*** SUPPLIED INFORMATION

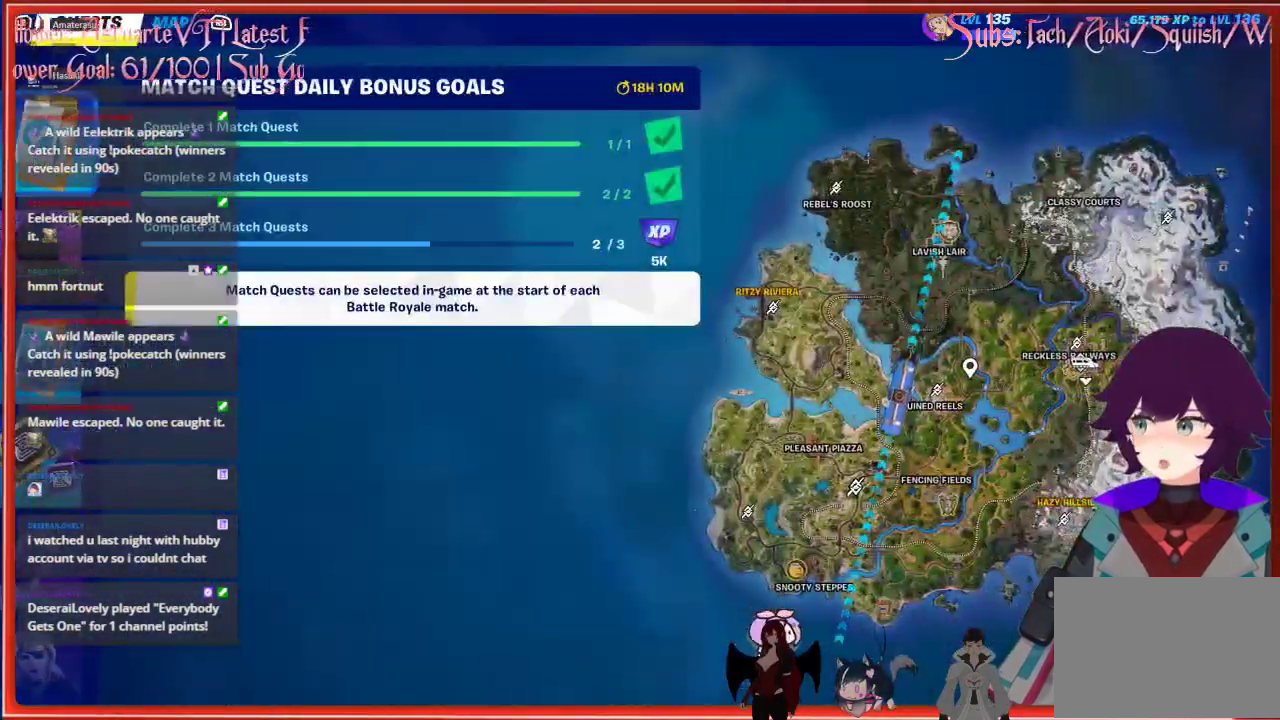
{"buttons": [], "left_stick": "center", "right_stick": "center", "events": []}
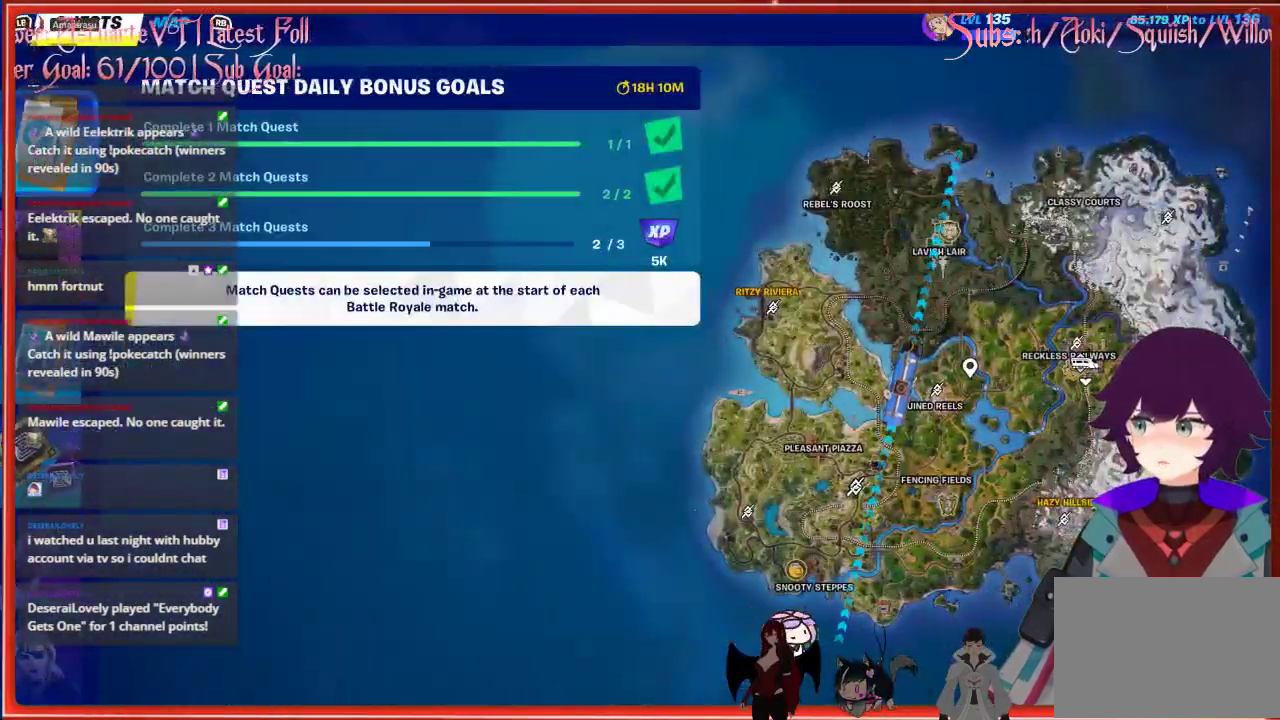
{"buttons": [], "left_stick": "center", "right_stick": "center", "events": [[33, "B", "down"], [183, "B", "up"]]}
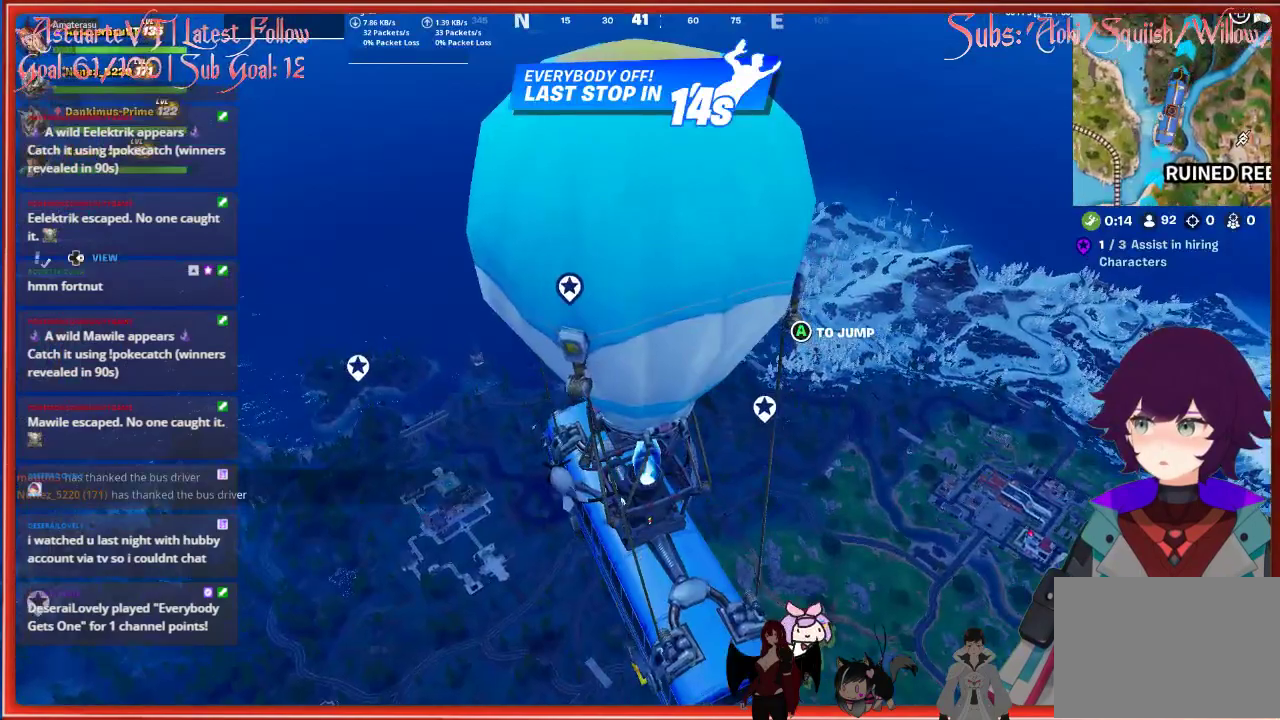
{"buttons": [], "left_stick": "center", "right_stick": "center", "events": []}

******

- **TASK REQUIREMENTS**:
Every line above should be output exactly, except for the pictures.

- **EXERCISE RESPONSE**:
{"buttons": [], "left_stick": "center", "right_stick": "center", "events": []}
{"buttons": [], "left_stick": "center", "right_stick": "center", "events": [[33, "B", "down"], [183, "B", "up"]]}
{"buttons": [], "left_stick": "center", "right_stick": "center", "events": []}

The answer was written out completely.